All of the proposed alternative measures are subject to consultation with First Nations, industry and other affected parties, such as the Vancouver Fraser Port Authority, which currently operates a voluntary program to reduce underwater noise from large vessels.
Decision latest failed effort to invoke Species at Risk Act for whales
Cabinet’s decision comes a little over a month after six environmental groups sued Environment Minister Steven Guilbeault and Fisheries Minister Diane Lebouthillier over what they claimed was an unlawful delay in recommending an emergency order to cabinet.
In June 2024, several of those environmental groups took Ottawa and the Vancouver port authority to federal court over their decision to approve the Roberts Bank Terminal 2 expansion.
Built on a new man-made island adjacent to the current Deltaport container facility, the port authority project seeks to add a three-berth marine container terminal, a widened causeway that would expand road and rail lines, and an extended basin for tugboats.

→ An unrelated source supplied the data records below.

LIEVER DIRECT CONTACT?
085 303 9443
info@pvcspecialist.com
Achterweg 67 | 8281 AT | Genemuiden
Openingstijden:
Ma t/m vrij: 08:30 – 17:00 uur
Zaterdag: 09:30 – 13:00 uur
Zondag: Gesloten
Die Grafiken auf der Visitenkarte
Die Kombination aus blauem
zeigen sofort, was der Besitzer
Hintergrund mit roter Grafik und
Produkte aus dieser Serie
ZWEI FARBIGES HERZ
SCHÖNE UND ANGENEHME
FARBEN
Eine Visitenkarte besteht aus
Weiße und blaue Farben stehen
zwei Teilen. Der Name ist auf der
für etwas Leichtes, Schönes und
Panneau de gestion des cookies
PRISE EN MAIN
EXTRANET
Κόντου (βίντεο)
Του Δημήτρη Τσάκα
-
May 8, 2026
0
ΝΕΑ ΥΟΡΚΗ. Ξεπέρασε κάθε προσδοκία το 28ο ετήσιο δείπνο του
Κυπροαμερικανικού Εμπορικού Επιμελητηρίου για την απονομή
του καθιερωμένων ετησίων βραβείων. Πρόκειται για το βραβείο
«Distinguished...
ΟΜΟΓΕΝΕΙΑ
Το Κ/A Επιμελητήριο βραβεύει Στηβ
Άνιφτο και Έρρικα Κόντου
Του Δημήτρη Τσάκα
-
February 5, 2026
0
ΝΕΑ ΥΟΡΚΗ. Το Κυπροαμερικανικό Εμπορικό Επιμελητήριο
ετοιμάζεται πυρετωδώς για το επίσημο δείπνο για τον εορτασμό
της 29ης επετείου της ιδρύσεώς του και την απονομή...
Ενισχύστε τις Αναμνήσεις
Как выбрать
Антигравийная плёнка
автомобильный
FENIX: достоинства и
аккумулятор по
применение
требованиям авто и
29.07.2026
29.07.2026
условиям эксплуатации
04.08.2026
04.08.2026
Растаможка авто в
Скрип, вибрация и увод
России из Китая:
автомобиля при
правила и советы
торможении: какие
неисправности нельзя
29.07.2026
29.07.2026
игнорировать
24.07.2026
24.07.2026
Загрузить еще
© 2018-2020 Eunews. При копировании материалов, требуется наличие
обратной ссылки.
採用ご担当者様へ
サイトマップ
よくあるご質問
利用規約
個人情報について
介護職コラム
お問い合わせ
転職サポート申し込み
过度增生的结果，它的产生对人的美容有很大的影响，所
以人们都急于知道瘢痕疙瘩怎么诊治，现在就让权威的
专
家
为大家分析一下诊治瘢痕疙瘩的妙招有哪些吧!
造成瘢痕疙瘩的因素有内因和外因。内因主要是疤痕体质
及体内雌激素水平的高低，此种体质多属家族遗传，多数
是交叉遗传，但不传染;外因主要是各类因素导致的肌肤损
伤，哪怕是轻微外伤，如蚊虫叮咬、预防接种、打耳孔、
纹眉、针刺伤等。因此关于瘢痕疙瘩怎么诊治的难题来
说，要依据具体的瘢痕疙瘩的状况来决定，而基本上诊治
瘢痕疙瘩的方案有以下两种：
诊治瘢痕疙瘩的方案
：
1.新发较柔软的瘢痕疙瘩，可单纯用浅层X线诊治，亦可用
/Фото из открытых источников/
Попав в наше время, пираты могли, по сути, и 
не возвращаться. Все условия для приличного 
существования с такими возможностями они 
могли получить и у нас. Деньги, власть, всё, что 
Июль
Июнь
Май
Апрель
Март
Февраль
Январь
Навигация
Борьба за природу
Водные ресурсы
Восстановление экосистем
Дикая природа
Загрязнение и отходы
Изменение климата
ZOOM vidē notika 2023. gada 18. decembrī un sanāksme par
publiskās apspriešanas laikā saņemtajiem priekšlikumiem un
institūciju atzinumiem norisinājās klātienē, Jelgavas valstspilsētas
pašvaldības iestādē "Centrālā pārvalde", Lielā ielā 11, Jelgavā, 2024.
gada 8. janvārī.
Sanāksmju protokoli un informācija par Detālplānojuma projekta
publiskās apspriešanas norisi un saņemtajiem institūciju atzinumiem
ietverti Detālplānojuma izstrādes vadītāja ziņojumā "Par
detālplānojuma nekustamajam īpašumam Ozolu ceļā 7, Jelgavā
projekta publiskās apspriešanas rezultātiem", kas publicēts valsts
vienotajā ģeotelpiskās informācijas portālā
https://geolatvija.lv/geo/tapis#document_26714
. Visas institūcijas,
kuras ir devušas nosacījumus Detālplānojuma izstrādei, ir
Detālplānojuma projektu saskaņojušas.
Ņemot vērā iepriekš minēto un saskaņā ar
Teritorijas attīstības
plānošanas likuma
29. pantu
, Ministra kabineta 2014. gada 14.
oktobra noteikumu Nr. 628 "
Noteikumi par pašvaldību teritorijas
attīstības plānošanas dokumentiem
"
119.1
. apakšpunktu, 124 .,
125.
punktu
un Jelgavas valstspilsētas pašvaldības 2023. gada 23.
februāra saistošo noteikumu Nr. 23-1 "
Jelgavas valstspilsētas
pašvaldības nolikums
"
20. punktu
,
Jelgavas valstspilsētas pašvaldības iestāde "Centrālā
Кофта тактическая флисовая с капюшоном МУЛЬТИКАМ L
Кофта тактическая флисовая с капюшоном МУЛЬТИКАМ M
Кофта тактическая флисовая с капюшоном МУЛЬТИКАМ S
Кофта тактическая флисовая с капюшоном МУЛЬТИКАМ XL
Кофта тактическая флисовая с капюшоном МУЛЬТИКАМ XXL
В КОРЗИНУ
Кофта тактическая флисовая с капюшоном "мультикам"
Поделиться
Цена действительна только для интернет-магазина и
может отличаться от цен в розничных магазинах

The expansion is forecast to grow container capacity on Canada’s West Coast by a third. Without it, the federal government says $3 billion in added GDP would be put at risk by capacity shortages.
Lawyers for the environmental groups argued approving the expansion would threaten to push the southern resident killer whales to extinction.
The most recent analysis from Fisheries and Oceans Canada shows they face a 24 per cent chance of functional extinction as early as 75 years from now.

At the time, Geoff Cowper, a lawyer for the Vancouver Fraser Port Authority, argued before a federal judge that the expansion project was needed to avoid breaching port capacity and losing business to other North American ports.
Cowper said federal laws recognize big infrastructure projects cannot be completed without adverse environmental effects, and that they need to be balanced with “all the virtues and benefits of the project” on behalf of national interest.
“That’s why it’s a cabinet decision,” he said at the hearing. “That’s why it’s pointed up to the senior political executive of the country to evaluate the country’s interests.”
As for Frank, she suspects part of the reason for Ottawa’s latest cabinet decision is due to a lack of alignment between federal and provincial legislations that protect species at risk — especially in the ocean where jurisdictions can sometimes overlap.
“This is a setback,” said Frank. “We’re already thinking what is next. We will not give up. This is not what we do.”
“We think hope is still alive when people care so much about these whales.”